HashiCorp's Vault

HashiCorps Vault received the highest score in an comparative analysis of KMS's in this paper, is open-source and widely used. Running in an enclave, it provides the cluster with a secure way of data-at-rest encryption, secret storage and authorized access to secrets. Enclaive provides an authentication plug-in for an enclaved Vault for RA-TLS secret provisioning. Because the plug-in is used to create a proof-of-concept, this section describes how it works.

Enclaive's RA-TLS plug-in workflow

To not have to modify the application, Enclaive integrates a binary, called pre-main, into each enclave, which executes before the main application. This is done for each container containing an enclave, including the Vault, since it is also a container. There are two of such binaries, one for the Vault and one for enclaves requesting secrets of the Vault. In case of the Vault, the pre-main generates a self-signed TLS certificate, that is later used by the Vault for all incoming TLS connections, and hosts an API endpoint for the cloud customer, which returns the attestation report. The Vault's certificate is extracted from the TLS connection. Now, the cloud customer has to verify the attestation report, before configuring the Vault, to check, if the measurements and attributes are as expected and the certificate chain is valid. Furthermore, the attestation report holds the certificates hash in the optional user-data field and the cloud customer has to verify, that the hash of the extracted TLS certificate matches the hash in the user-data field. Since only the Vault should know the private key, the verifier can be confident that this certificate belongs to the enclave referenced in the attestation report and the Vault started with the right measurements. (Step 1 figure above)
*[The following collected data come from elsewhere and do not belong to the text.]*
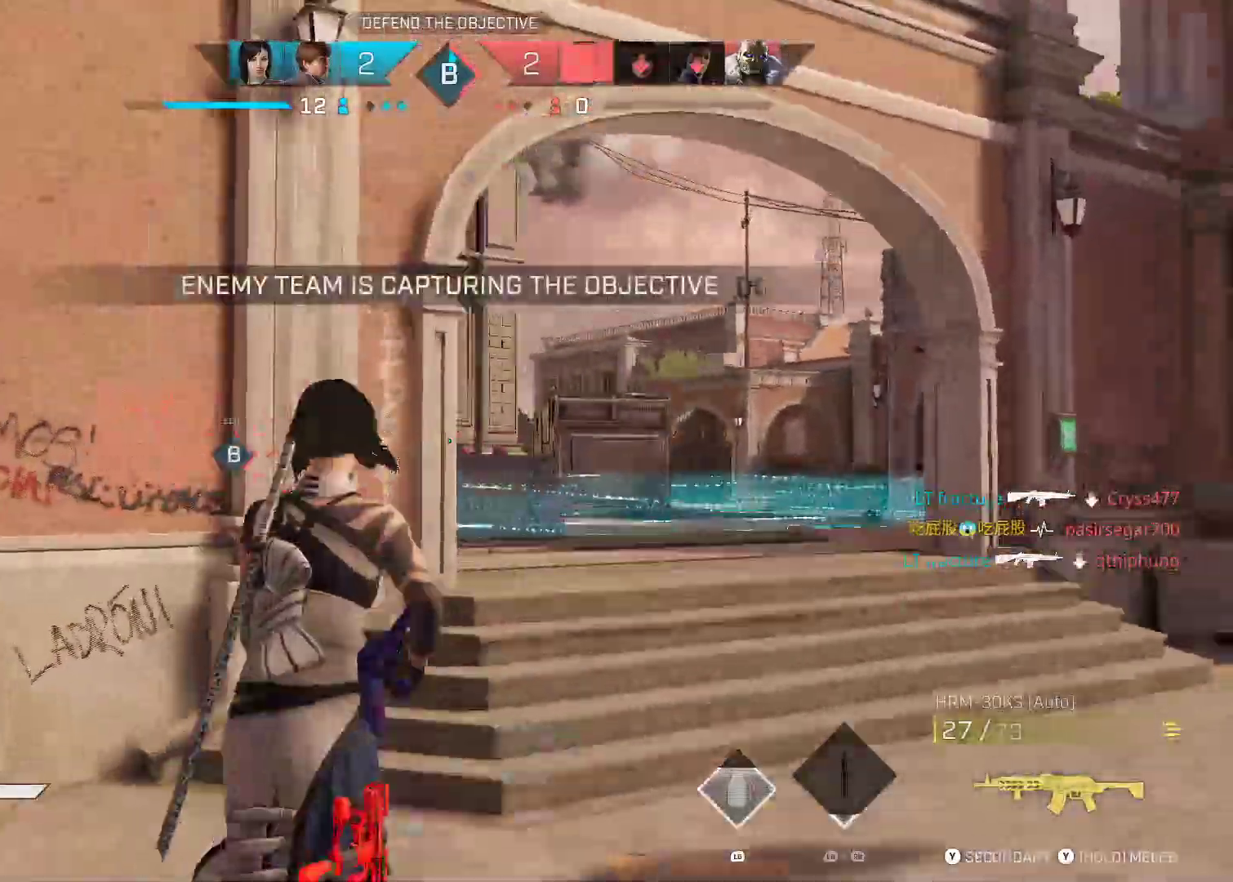
{"dt_ms": 1000, "buttons": [], "left_stick": "down-right", "right_stick": "left"}
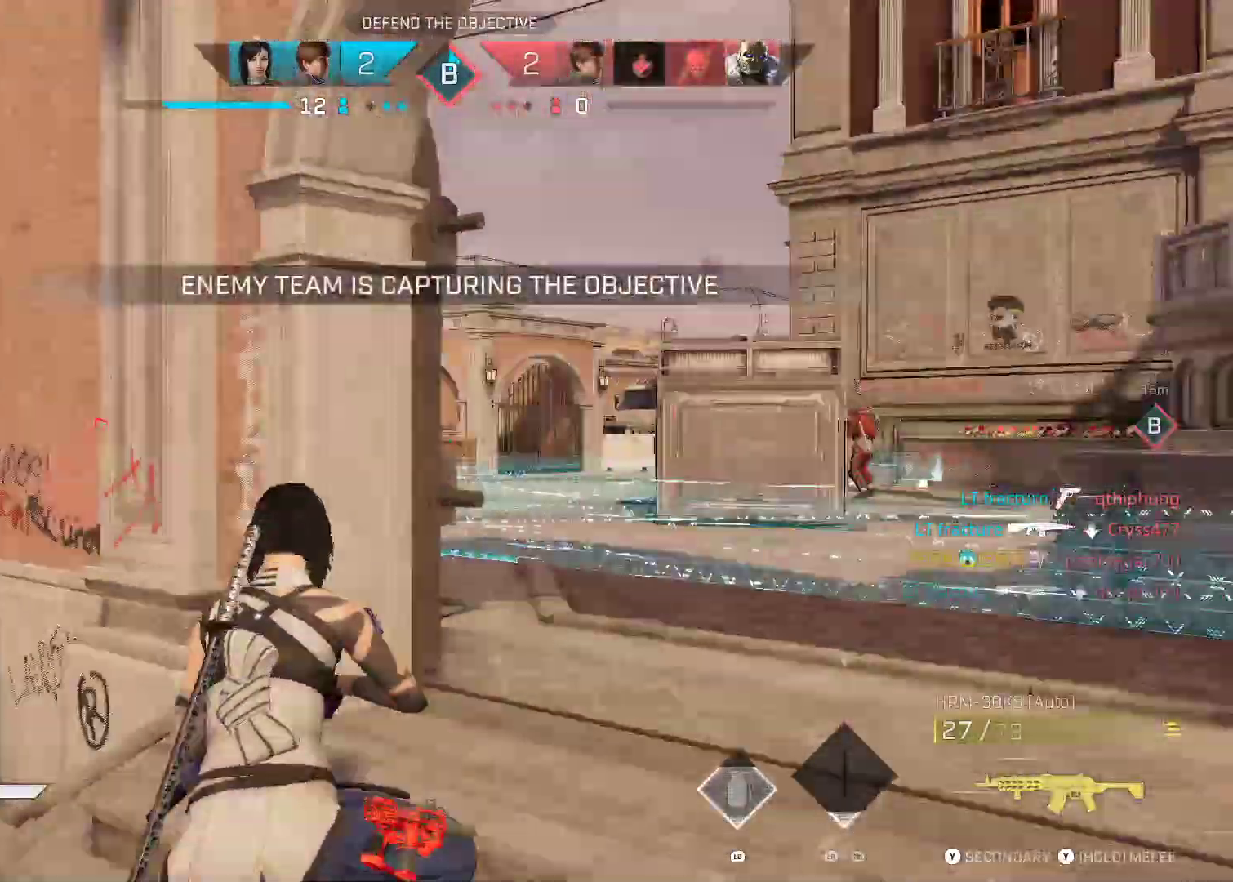
{"dt_ms": 500, "buttons": ["L2"], "left_stick": "right", "right_stick": "right", "events": [[50, "left_stick", "right"], [50, "right_stick", "center"], [167, "right_stick", "right"], [300, "L2", "down"], [367, "right_stick", "center"], [483, "right_stick", "right"]]}
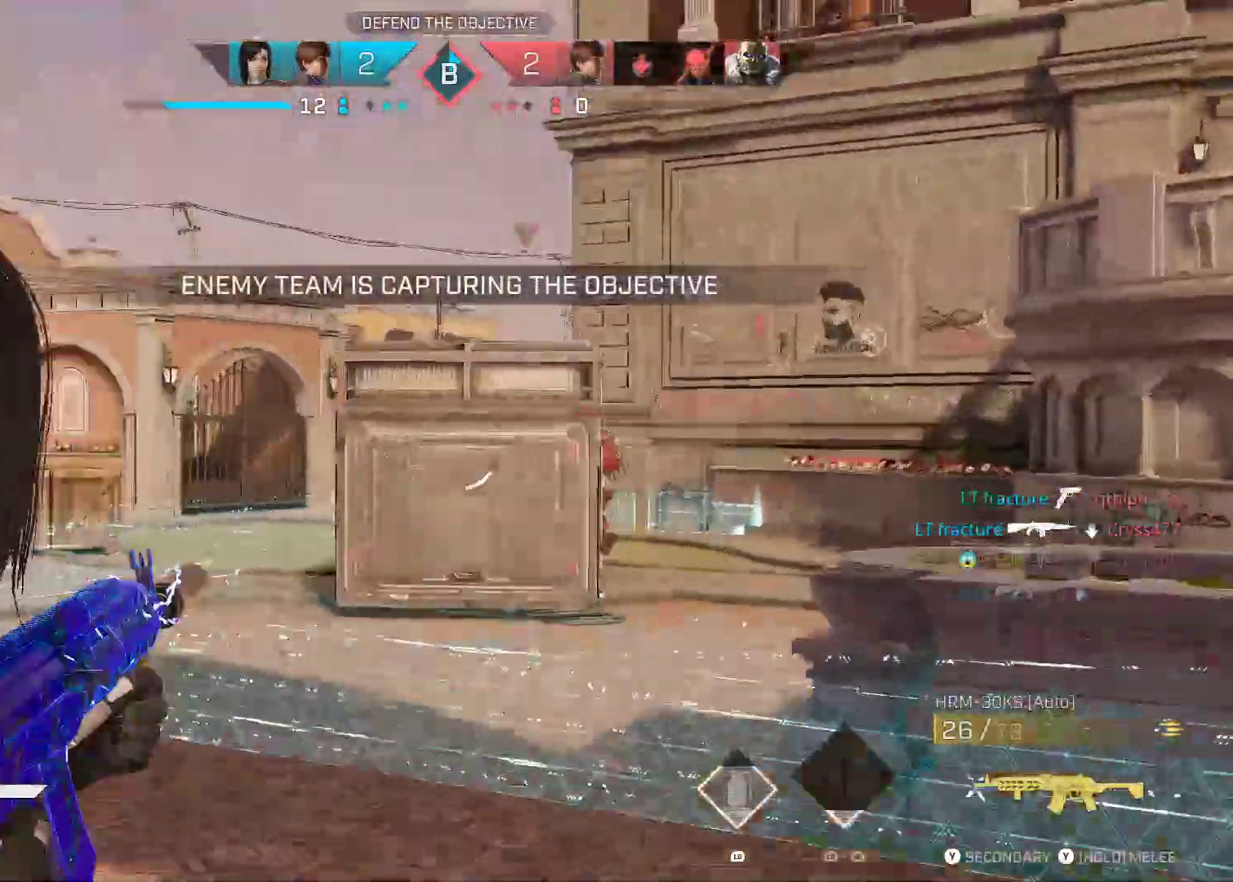
{"dt_ms": 500, "buttons": ["L2"], "left_stick": "right", "right_stick": "center", "events": [[133, "right_stick", "down"], [250, "right_stick", "left"], [450, "right_stick", "center"]]}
In Gramine, the enclaved applications have to provide an interface for remote attestation report requests and is not provided automatically. After the endpoint of the Vault's pre-main to receive the attestation report is called, for a user-defined amount, the pre-main starts the Vault (Step 2.). Now, the cloud customer is able to initialize the Vault after verification by using TLS and the earlier provided certificate to authenticate the Vault (Step 3). The initialization returns an admin-token and an unseal key for the Vault. Both values can be stored in a hardware security module (HSM) to protect the secrets. Authentication plug-ins are only installable, after the initialization of the vault, thus by providing the admin-token, the cloud customer now needs to install the RSA-TLS authentication plug-in. So, the plug-in is not covered by the Vault's measurement.
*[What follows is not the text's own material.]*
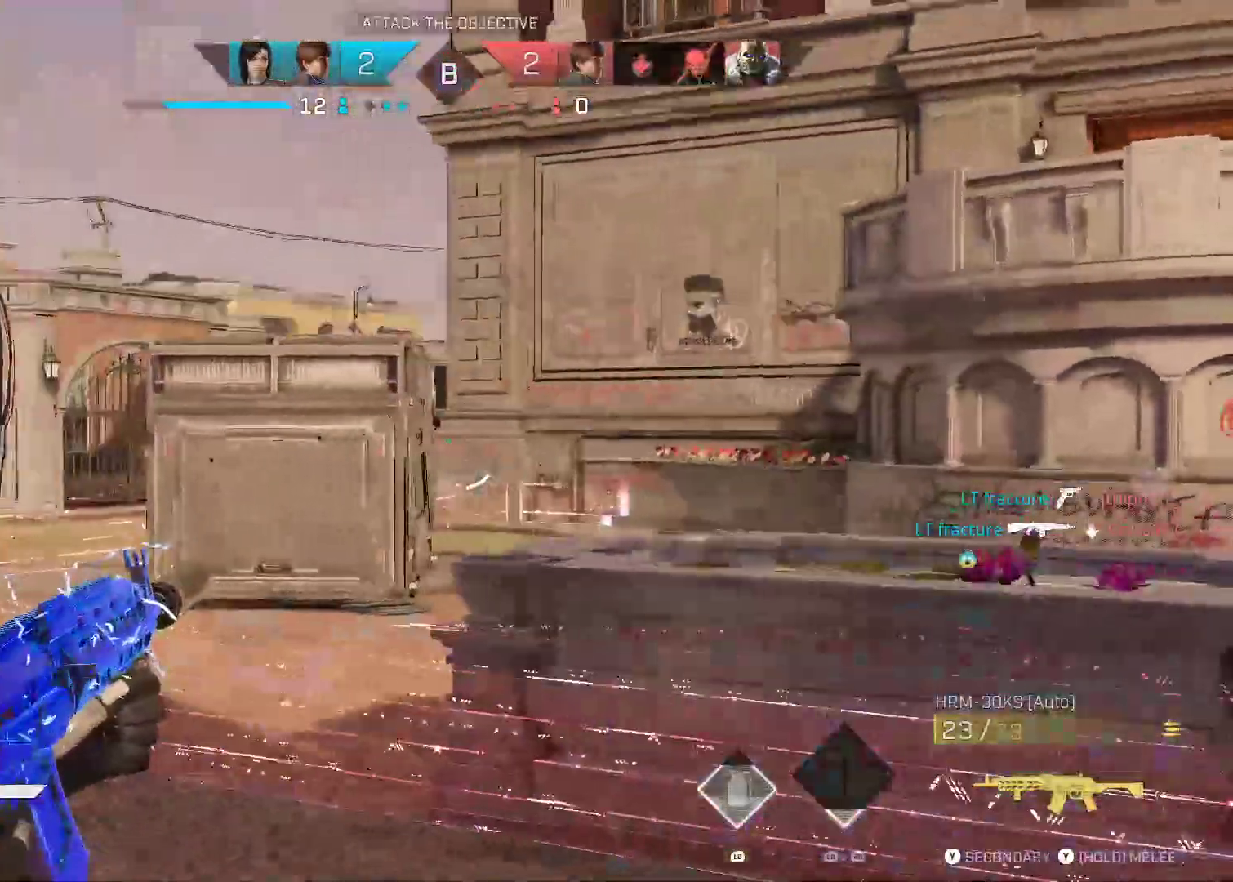
{"dt_ms": 500, "buttons": ["B"], "left_stick": "right", "right_stick": "center", "events": [[50, "right_stick", "left"], [117, "right_stick", "down-left"], [400, "right_stick", "center"], [433, "B", "down"], [467, "L2", "up"]]}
Moreover, a cloud customer has to configure a user for every enclave requesting secrets from the vault. This user holds a unique username, called enclave name, and the enclave's measurements. Subsequently, a secret associated with one or more users can be created for provisioning. Additionally, every enclave receives a certificate, which can be used for in-cluster authentication. For security reasons, the vault creates a root CA and an intermediate CA. Only the intermediate CA, signs the certificates for the enclaves. Should an enclave have a security vulnerability inside it's code, which allows an attacker to read the private key of it's certificate, the intermediate CA can be rotated. Finally, when the enclave is launched, it's pre-main starts first, which in return requests a quote, creates a self-signed certificate including the enclave name as the subject-name and quote in an extensions field, uses the self-signed certificate to establish a RA-TLS connection to the vault and requests a secret (step 4.). On the basis of the certificate, the Vault verifies the attestation report and the subject-name, logs the user in and authorizes the access if the secret is associated with that user. After receiving the secret, the pre-main can passes it as an argument or environment variable to the main application and start it (Step 5.). Because the RAM is encrypted, this is safe to do. The certificate, which is public information, can be written to disk. Should a decryption key be provisioned, Gramine stores it RAM and uses it to encrypt and decrypt the specified file paths. HashiCorps Vault is only one example of a KMS and therefore the following sections will continue to refer to KMS's in general terms.